Given passage:
D was having none of it.

 

 

 

 

 

“it smells……. pissy, or something” he said when we met in Ofuna : “I don’t like it”.

 

 

 

 

 

“UGH”.

 

 

 

 

 

 

And on Basenotes :

 

 

 

 

“Musky, soapy floral, like taking a bath in the clawfoot tub of my gtandmother’s house in the seventies “

 

 

 

says one reviewer.

 

 

 

“I got through the initial blast of granny’s partially soiled bloomers, tiptoeing around the house trying to avoid my wife”,

 

 

 

 

says another.

 

 

 

 

Most other reviewers spin variations on this ‘old lady’ incontinence theme ( WHICH I DON’T GET AT ALL ::: I JUST SMELL SWOONWORTHY ARAB PRINCES IN WHITE ROBES )

Data lines:
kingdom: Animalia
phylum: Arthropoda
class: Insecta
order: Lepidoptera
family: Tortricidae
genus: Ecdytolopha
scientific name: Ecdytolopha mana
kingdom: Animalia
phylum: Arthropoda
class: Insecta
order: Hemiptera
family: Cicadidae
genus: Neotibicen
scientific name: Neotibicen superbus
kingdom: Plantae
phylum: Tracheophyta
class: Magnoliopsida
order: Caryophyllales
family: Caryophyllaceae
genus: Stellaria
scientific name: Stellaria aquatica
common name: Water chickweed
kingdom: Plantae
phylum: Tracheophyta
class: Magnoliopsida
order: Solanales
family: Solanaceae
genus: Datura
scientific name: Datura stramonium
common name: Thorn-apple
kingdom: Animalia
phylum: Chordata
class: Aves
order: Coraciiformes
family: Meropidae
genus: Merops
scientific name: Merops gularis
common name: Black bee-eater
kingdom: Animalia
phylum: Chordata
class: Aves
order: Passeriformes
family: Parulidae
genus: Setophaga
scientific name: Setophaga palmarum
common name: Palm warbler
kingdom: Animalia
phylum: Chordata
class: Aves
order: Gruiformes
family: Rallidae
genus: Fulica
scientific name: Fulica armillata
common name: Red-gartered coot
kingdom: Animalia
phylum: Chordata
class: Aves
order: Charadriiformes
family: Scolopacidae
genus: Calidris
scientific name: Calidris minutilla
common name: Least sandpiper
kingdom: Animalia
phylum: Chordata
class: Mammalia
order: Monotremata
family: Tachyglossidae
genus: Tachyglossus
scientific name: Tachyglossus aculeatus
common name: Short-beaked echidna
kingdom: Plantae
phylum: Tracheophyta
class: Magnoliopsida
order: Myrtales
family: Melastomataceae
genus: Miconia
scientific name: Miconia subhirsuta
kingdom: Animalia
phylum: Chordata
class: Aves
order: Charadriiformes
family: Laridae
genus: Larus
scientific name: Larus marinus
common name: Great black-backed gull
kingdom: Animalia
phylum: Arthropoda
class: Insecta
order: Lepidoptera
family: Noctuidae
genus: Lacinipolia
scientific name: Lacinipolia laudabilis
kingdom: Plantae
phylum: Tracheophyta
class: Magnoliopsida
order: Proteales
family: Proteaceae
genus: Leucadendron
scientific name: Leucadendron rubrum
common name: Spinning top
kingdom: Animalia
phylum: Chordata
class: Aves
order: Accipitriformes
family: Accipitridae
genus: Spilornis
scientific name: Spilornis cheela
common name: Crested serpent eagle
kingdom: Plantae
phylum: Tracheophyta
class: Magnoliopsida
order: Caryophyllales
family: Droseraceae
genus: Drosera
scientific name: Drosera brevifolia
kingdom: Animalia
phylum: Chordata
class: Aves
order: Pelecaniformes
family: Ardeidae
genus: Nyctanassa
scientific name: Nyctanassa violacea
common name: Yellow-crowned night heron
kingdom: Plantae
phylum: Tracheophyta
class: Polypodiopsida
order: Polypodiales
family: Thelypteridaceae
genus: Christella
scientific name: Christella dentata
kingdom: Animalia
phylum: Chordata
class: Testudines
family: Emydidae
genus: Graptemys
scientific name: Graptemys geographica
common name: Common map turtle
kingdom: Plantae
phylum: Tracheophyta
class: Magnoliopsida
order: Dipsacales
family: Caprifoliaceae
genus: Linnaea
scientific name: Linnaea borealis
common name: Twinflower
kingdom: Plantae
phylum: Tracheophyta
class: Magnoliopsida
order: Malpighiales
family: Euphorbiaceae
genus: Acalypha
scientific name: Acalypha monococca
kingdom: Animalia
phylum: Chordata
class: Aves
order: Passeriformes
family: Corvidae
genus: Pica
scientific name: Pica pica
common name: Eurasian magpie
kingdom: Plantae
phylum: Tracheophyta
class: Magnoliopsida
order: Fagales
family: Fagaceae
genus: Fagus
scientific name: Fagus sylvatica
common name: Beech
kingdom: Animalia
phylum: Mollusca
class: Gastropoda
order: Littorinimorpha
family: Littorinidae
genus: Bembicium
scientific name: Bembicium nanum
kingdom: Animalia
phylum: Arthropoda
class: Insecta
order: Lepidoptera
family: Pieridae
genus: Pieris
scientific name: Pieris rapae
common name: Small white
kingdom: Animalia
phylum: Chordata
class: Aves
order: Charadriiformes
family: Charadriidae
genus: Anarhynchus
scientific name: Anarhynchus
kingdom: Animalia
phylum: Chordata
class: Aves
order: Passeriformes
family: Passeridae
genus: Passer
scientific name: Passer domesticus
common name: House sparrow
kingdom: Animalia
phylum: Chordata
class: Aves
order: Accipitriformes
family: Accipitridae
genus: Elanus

Objectives:
[1] Render the listing as a numbered list, running from its first line through the line containing "common name: Red-gartered coot", with blank lines omitted.
[2] Write the next part of the passage on reactions to the fragrance, picking up after its last sentence.

Responses by task:
[1]
1. kingdom: Animalia
2. phylum: Arthropoda
3. class: Insecta
4. order: Lepidoptera
5. family: Tortricidae
6. genus: Ecdytolopha
7. scientific name: Ecdytolopha mana
8. kingdom: Animalia
9. phylum: Arthropoda
10. class: Insecta
11. order: Hemiptera
12. family: Cicadidae
13. genus: Neotibicen
14. scientific name: Neotibicen superbus
15. kingdom: Plantae
16. phylum: Tracheophyta
17. class: Magnoliopsida
18. order: Caryophyllales
19. family: Caryophyllaceae
20. genus: Stellaria
21. scientific name: Stellaria aquatica
22. common name: Water chickweed
23. kingdom: Plantae
24. phylum: Tracheophyta
25. class: Magnoliopsida
26. order: Solanales
27. family: Solanaceae
28. genus: Datura
29. scientific name: Datura stramonium
30. common name: Thorn-apple
31. kingdom: Animalia
32. phylum: Chordata
33. class: Aves
34. order: Coraciiformes
35. family: Meropidae
36. genus: Merops
37. scientific name: Merops gularis
38. common name: Black bee-eater
39. kingdom: Animalia
40. phylum: Chordata
41. class: Aves
42. order: Passeriformes
43. family: Parulidae
44. genus: Setophaga
45. scientific name: Setophaga palmarum
46. common name: Palm warbler
47. kingdom: Animalia
48. phylum: Chordata
49. class: Aves
50. order: Gruiformes
51. family: Rallidae
52. genus: Fulica
53. scientific name: Fulica armillata
54. common name: Red-gartered coot

[2]
– an (ageist, sexist ?), scaredy-cat reaction to a man’s scent that veers from the usual, ‘masculine’ brutality? Or maybe Duncan is right after all and I am just blind : though he does like the beginning, which is glorious: derailingly erotic for me personally, there is something in the base he can’t abide. A grimacing recoil.  It almost makes me fearful, like some dreaded halitosis I am unaware of, that my olfactory apparatus has gone awry. Why does it smell like that to him ??????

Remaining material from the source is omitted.